# 94 chevy 4x4 truck problem



## tecate1987

94 chevy truck 5 speed, vortec 4.3 v6 engine.

truck is running rich, has new air filter, plugs. 
What can be causing this ???


----------



## Gary_602z

Thermostat stuck open or a bad computer temp sensor could cause it to run rich.

Gary


----------



## tecate1987

*truck*

it happens pretty much from start up.
is the temp sensor the same part as this on ebay.? item #250355290617

temp control ?


----------



## Gary_602z

tecate1987 said:


> it happens pretty much from start up.
> is the temp sensor the same part as this on ebay.? item #250355290617
> 
> temp control ?


No that is an A/C temp control. 
I was talking about the Computer temp sensor that send the engine temp to the computer. There is also a sensor for your temp guage or light which would be different

Gary

Have you checked for any codes?


----------



## mspeckhem

another thing you might try to check is, pull the engine oil dipstick out and smell the oil on it, if it smells like gasoline, you could have a fuel injector or fuel injector line problem, those vortec engines have plastic lines inside the intake plenum that sometimes will crack, and make the engine run extremely rich, and dump fuel right down into the crankcase and evantually ruin the engine., i would also check for codes , it is very possible it could just be a coolant temp sensor, or even a different problem, i've seen bad vacuum lines to the map sensor also, although i cant think right off the top of my head if that particular one has a vacuum hose or if it is directly mounted into a vacuum port. 20 plus year ase master mechanic, just thought i'd throw some quick ideas at ya.


----------



## ratherbefishin'

Check the fuel pressure and pull codes. Could just be the fuel pressure regulator. If so, the only code it would throw would probably be one indicating the O2 sensor is detecting a rich condition.


----------



## tecate1987

*chevy*

I am going to see if my coder will read with this year truck.
If the weather clears up some today. I will also check the oil smell.
thanks for the help, I will reply with updates.


----------



## Rehabber

VERY high possibility of bad fuel pressure regulator. The diaphram pops and leaks fuel into the intake manifold. A pressure check may not determine this leakage.


----------



## 47_47

A fuel pressure regulator will fail in one of two ways. Either cause high fuel pressure (measure with a gauge) or bypass internally as Rehabber stated. To check for a bypass, remove the vacuum line from the regulator and check for fuel.
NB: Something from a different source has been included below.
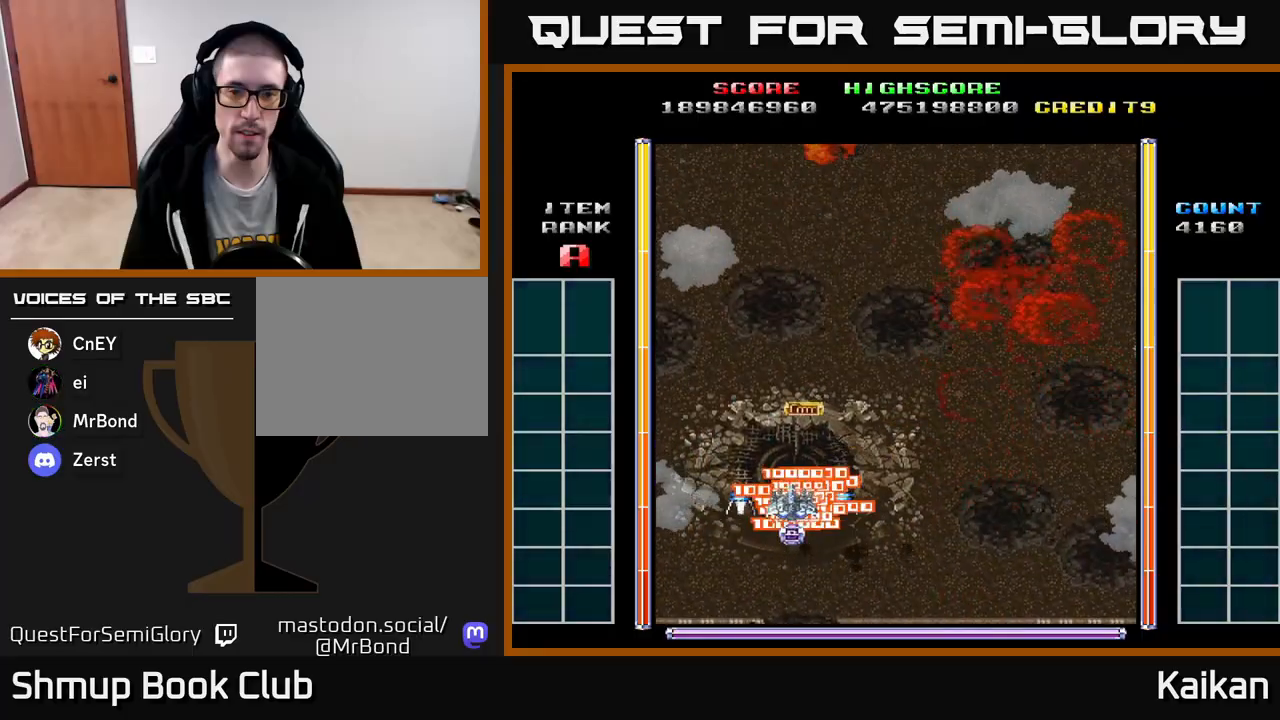
{"buttons": ["A", "X", "DPAD_DOWN", "DPAD_RIGHT"], "left_stick": "center", "events": [[217, "DPAD_DOWN", "down"], [267, "A", "down"], [267, "X", "down"], [417, "DPAD_RIGHT", "down"]]}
I'm leaning toward a bad ECT or thermostat.


----------



## newbsauce

Is it showing a code? Please pull the code (or go to advanced auto/autozone) to have them pull it.

Alot of people jumping to some serious conclusions on this thread. My thoughts (in this order):

1> O2 sensor
2> FPR
3> Temp sensor
4> Dinosaur attack caused fuel problem


----------



## 47_47

This truck has OBD. I think Autozone can read only OBDII codes. The OP did not state if the SES light is on, usually that is the first complaint stated. To read the codes on this truck, turn the key on and jumper pins A & B of the ALDL. You will count the flashes of the SES light. You always will read one flash, a brief pause then two more flashes (code 12, no RPM and is normal). The MIL will flash this code a total of three times, then proceed to the next code.

http://www.troublecodes.net/GM/

Engine control diagnosis starts with retrieving codes, undertanding what it takes to set the fault, following trouble trees and knowing what normal readings are. It does NOT mean read a code and hang a part. 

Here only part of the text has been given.